(Stored dataset items)
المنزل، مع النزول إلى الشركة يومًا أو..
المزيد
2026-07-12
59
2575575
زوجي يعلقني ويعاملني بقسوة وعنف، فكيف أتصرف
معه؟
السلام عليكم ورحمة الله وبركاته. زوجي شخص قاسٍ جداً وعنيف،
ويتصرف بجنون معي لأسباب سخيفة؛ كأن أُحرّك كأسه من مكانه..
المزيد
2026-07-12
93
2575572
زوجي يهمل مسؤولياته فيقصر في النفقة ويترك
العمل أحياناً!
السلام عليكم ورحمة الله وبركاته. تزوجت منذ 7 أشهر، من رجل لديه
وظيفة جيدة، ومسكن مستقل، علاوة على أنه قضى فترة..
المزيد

■ Task to complete
Each record above should be given again exactly as it appears.

■ Exercise output
المنزل، مع النزول إلى الشركة يومًا أو..
المزيد
2026-07-12
59
2575575
زوجي يعلقني ويعاملني بقسوة وعنف، فكيف أتصرف
معه؟
السلام عليكم ورحمة الله وبركاته. زوجي شخص قاسٍ جداً وعنيف،
ويتصرف بجنون معي لأسباب سخيفة؛ كأن أُحرّك كأسه من مكانه..
المزيد
2026-07-12
93
2575572
زوجي يهمل مسؤولياته فيقصر في النفقة ويترك
العمل أحياناً!
السلام عليكم ورحمة الله وبركاته. تزوجت منذ 7 أشهر، من رجل لديه
وظيفة جيدة، ومسكن مستقل، علاوة على أنه قضى فترة..
المزيد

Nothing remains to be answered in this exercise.